Premier the Hon. Sir John Swan and Works Minister the Hon. Clarence Terceira carting a sack of compost to Parliament.

Sir John placed the sack on the table of the House for all to sniff and inspect in a bid to prove the waste being dumped at Government's composting site did not smell or harbour rats and bugs.

But Progressive Labour Party members were not convinced. And the composting operation at the foot of Pembroke Dump was once again hotly debated in the Motion to Adjourn.

The PLP has attacked Government's decision to use the field opposite Victor Scott School for the compost dump, saying it was bringing awful smells, roaches, flies and even rats to the neigbourhood.

Dr. Terceira, however, has dismissed the Opposition's claims as "utter nonsense''.

Sir John opened the House session by making a statement on the composting operation.

"In order to close Pembroke Dump and create a park, we need about 30,000 truckloads of soil,'' he said. "This will take a few years to create.

Therefore, we are starting as soon as possible. Glebe Field is one of the areas we are composting at. Other areas will be introduced as they become available ...

"The materials that are being composted at Glebe Field are only horticultural waste and paper products. No cockroaches, flies, rats or odours result.

"Yes, there are problems associated with Pembroke Dump. We recognise this and have been working on remedying these. The compost in Glebe Field is not adding to these problems, but rather helping to improve the situation.'' But Shadow Environment Minister Mr. Julian Hall pointed out the site Government had chosen for the operation was located in "the most densely populated area of Bermuda''.

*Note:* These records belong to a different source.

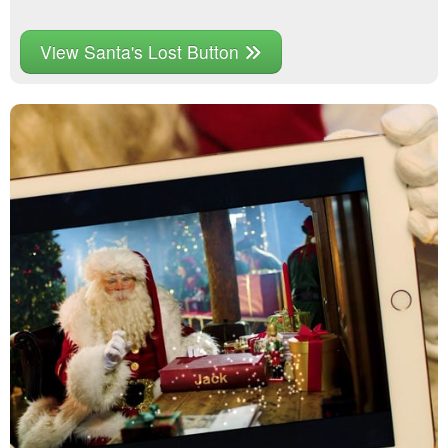
View Santa's Lost Button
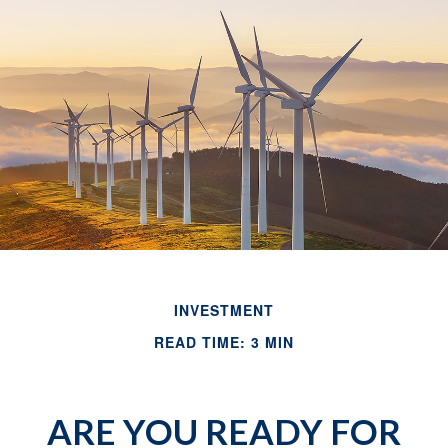
INVESTMENT
READ TIME: 3 MIN
ARE YOU READY FOR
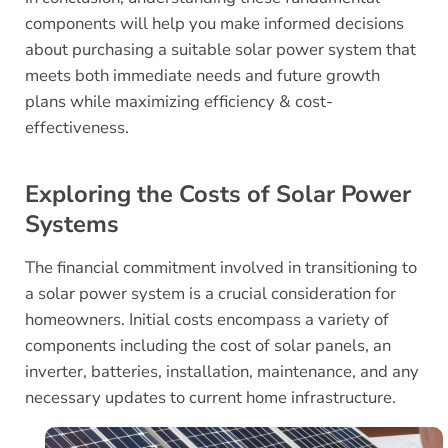
components will help you make informed decisions
about purchasing a suitable solar power system that
meets both immediate needs and future growth
plans while maximizing efficiency & cost-
effectiveness.
Exploring the Costs of Solar Power
Systems
The financial commitment involved in transitioning to
a solar power system is a crucial consideration for
homeowners. Initial costs encompass a variety of
components including the cost of solar panels, an
inverter, batteries, installation, maintenance, and any
necessary updates to current home infrastructure.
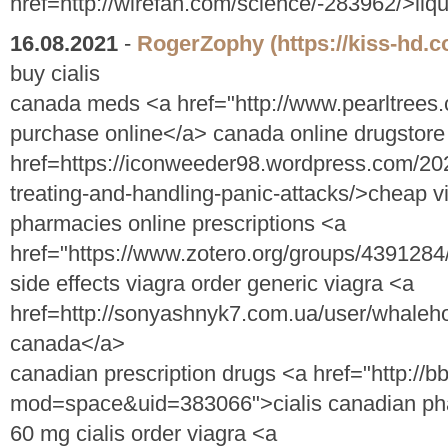
href=http://wirefan.com/science/-283962/>liq
16.08.2021
-
RogerZophy
(https://kiss-hd
buy cialis
canada meds <a href="http://www.pearltrees
purchase online</a> canada online drugstore
href=https://iconweeder98.wordpress.com/202
treating-and-handling-panic-attacks/>cheap v
pharmacies online prescriptions <a
href="https://www.zotero.org/groups/43912
side effects viagra order generic viagra <a
href=http://sonyashnyk7.com.ua/user/whaleho
canada</a>
canadian prescription drugs <a href="http:/
mod=space&uid=383066">cialis canadian ph
60 mg cialis order viagra <a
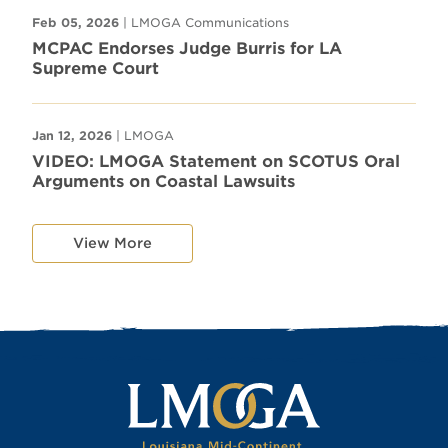
Feb 05, 2026
| LMOGA Communications
MCPAC Endorses Judge Burris for LA
Supreme Court
Jan 12, 2026
| LMOGA
VIDEO: LMOGA Statement on SCOTUS Oral
Arguments on Coastal Lawsuits
View More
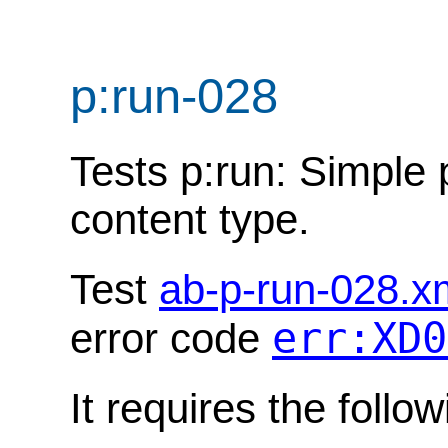
p:run-028
Tests p:run: Simple 
content type.
Test
ab-p-run-028.x
err:XD0
error code
It requires the follo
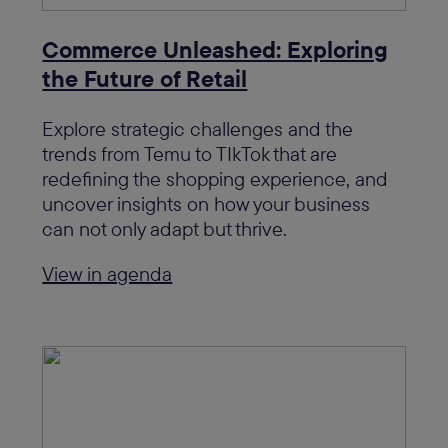
Commerce Unleashed: Exploring
the Future of Retail
Explore strategic challenges and the
trends from Temu to TIkTok that are
redefining the shopping experience, and
uncover insights on how your business
can not only adapt but thrive.
View in agenda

He dismissed Sir John's bringing a bag of compost to the House as nothing more than "political gimmickry'' and said Government "would do well to stop politicising the issue''.

PLP leader Mr. Frederick Wade, saying the operation was definitely producing a smell, asked why the compost in the bag was not wet, since it had rained Thursday night in Pembroke.

"What I saw down there today was dark and moist. What I see in that bag looks quite different,'' he noted.

Pembroke East Central MP Mr. David Allen said the people of his constituency had suffered so long there was "a good case to be made for reparation''.

Shadow Health Minister Mr. Nelson Bascome repeated statements he made to The Royal Gazette on Thursday that the operation was damaging the ecology of the area and one of the Island's major water lenses.

Responding to Dr. Terceira's claim the compost being dumped at the site was too lightweight to affect the peat layer, Mr. Bascome said the Minister was not taking into account the compost's weight when it was wet.

But, Environment Minister the Hon. Ann Cartwright DeCouto said she "categorically denied'' the dumping of compost at Glebe Field was damaging the ecology or underlying water lens.

If anything, she said, it enhanced the ecology by acting as a buffer in preventing harmful substances from Pembroke Dump getting into the lens.

COMPOST `PROOF' -- Premier the Hon. Sir John Swan and Works Minister the Hon.

Clarence Terceira carted a bag of compost to Parliament on Friday. They "tabled'' it in a bid to prove to the PLP that the horticultural waste and cardboard bits being dumped at the Glebe Field composting site were not producing smells or harbouring bugs and rats.